**Exercise prompt**
Reproduce, please, only the lines from the first line below to the line containing "of normal human", inclusive.

*** Opening of Data to process ***

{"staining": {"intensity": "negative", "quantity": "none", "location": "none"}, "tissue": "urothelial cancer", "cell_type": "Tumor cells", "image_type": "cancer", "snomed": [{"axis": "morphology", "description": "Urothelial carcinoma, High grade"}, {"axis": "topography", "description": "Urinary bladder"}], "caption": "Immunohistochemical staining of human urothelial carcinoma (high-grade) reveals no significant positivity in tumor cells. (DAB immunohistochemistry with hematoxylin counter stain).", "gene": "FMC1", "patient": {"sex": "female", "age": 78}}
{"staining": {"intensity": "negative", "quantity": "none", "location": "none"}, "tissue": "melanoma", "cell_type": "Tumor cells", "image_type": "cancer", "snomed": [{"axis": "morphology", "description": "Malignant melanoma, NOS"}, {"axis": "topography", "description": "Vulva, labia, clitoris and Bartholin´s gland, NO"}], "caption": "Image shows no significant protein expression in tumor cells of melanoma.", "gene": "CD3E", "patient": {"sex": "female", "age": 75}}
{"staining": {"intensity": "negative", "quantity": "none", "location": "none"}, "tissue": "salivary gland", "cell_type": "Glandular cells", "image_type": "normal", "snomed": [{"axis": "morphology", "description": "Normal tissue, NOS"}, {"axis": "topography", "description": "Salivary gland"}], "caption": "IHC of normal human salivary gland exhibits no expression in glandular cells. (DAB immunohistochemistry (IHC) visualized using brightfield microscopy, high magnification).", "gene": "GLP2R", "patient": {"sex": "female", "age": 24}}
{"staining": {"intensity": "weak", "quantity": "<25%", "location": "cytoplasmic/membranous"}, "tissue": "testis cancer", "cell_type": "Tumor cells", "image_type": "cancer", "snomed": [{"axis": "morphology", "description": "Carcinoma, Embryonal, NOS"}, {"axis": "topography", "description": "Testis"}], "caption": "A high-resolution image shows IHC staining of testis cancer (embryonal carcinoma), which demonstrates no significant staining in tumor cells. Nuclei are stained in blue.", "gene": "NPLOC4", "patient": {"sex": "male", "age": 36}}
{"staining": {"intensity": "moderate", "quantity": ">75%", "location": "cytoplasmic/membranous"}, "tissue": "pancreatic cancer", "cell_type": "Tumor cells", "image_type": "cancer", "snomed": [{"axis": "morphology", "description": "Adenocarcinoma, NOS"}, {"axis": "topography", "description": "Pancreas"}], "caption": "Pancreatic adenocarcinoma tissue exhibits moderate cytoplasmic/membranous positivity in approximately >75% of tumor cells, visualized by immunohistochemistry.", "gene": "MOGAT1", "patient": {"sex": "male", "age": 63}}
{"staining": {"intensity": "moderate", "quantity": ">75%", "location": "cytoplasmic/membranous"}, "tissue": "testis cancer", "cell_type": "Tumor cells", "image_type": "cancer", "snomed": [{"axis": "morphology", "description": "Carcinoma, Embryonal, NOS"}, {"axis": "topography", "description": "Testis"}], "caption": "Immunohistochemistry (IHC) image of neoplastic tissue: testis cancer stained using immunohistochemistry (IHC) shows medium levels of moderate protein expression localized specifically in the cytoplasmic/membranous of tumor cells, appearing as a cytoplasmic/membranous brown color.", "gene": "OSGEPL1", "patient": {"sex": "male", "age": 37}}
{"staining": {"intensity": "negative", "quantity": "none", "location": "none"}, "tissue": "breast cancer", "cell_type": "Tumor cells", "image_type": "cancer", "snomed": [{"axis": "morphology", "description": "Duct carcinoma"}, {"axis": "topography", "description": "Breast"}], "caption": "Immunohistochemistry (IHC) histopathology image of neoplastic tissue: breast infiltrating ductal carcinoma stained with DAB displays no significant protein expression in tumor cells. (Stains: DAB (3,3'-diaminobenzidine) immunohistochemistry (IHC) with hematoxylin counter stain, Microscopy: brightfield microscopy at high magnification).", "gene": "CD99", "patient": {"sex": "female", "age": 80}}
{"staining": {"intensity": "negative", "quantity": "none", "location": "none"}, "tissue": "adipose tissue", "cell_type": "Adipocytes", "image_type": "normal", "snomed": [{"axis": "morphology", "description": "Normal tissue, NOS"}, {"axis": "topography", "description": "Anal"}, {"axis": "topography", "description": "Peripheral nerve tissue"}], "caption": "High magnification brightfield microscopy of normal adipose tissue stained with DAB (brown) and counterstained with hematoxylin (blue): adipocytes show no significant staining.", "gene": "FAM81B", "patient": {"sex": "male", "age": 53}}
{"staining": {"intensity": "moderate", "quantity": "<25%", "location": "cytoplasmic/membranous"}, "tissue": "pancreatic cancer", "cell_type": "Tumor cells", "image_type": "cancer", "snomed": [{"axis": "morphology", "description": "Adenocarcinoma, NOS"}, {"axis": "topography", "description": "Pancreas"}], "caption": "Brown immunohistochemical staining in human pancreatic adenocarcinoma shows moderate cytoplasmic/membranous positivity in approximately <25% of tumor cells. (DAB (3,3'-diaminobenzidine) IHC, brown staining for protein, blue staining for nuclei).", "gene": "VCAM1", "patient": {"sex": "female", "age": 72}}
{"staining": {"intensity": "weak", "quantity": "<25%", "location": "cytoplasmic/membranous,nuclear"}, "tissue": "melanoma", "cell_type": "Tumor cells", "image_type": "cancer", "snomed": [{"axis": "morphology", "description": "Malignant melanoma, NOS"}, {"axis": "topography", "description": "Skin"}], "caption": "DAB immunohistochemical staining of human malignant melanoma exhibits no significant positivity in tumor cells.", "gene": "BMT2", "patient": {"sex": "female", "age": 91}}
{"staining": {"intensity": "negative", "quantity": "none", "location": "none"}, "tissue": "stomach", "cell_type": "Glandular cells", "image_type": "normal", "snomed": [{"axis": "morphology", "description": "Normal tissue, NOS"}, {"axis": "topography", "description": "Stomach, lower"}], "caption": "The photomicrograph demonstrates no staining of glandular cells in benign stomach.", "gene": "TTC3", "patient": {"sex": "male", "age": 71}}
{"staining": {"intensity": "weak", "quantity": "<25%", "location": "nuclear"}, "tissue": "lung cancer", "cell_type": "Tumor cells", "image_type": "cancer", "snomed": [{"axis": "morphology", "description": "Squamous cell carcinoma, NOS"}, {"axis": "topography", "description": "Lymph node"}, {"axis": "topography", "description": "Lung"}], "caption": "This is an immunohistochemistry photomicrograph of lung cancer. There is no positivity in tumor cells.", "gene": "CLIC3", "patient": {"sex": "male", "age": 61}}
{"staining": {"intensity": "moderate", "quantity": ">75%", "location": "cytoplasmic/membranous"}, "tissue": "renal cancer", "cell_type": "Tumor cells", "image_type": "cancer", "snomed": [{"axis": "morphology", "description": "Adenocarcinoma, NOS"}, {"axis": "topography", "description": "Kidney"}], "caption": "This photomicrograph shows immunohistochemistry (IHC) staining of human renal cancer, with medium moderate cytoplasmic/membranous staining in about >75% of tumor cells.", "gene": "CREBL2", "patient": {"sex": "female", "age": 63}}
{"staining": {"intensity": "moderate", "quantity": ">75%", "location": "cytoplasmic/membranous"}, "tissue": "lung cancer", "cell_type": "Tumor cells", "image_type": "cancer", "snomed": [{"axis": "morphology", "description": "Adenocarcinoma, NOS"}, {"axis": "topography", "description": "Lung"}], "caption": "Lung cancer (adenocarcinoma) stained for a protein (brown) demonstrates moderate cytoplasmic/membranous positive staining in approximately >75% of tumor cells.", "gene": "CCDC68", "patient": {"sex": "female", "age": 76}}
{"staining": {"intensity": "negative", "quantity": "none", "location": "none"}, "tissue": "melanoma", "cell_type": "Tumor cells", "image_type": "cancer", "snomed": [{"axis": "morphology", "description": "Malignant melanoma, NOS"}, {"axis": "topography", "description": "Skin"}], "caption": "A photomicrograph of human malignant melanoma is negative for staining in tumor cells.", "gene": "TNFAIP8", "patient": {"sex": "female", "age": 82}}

*** Close of Data to process ***

**Completed task**
{"staining": {"intensity": "negative", "quantity": "none", "location": "none"}, "tissue": "urothelial cancer", "cell_type": "Tumor cells", "image_type": "cancer", "snomed": [{"axis": "morphology", "description": "Urothelial carcinoma, High grade"}, {"axis": "topography", "description": "Urinary bladder"}], "caption": "Immunohistochemical staining of human urothelial carcinoma (high-grade) reveals no significant positivity in tumor cells. (DAB immunohistochemistry with hematoxylin counter stain).", "gene": "FMC1", "patient": {"sex": "female", "age": 78}}
{"staining": {"intensity": "negative", "quantity": "none", "location": "none"}, "tissue": "melanoma", "cell_type": "Tumor cells", "image_type": "cancer", "snomed": [{"axis": "morphology", "description": "Malignant melanoma, NOS"}, {"axis": "topography", "description": "Vulva, labia, clitoris and Bartholin´s gland, NO"}], "caption": "Image shows no significant protein expression in tumor cells of melanoma.", "gene": "CD3E", "patient": {"sex": "female", "age": 75}}
{"staining": {"intensity": "negative", "quantity": "none", "location": "none"}, "tissue": "salivary gland", "cell_type": "Glandular cells", "image_type": "normal", "snomed": [{"axis": "morphology", "description": "Normal tissue, NOS"}, {"axis": "topography", "description": "Salivary gland"}], "caption": "IHC of normal human salivary gland exhibits no expression in glandular cells. (DAB immunohistochemistry (IHC) visualized using brightfield microscopy, high magnification).", "gene": "GLP2R", "patient": {"sex": "female", "age": 24}}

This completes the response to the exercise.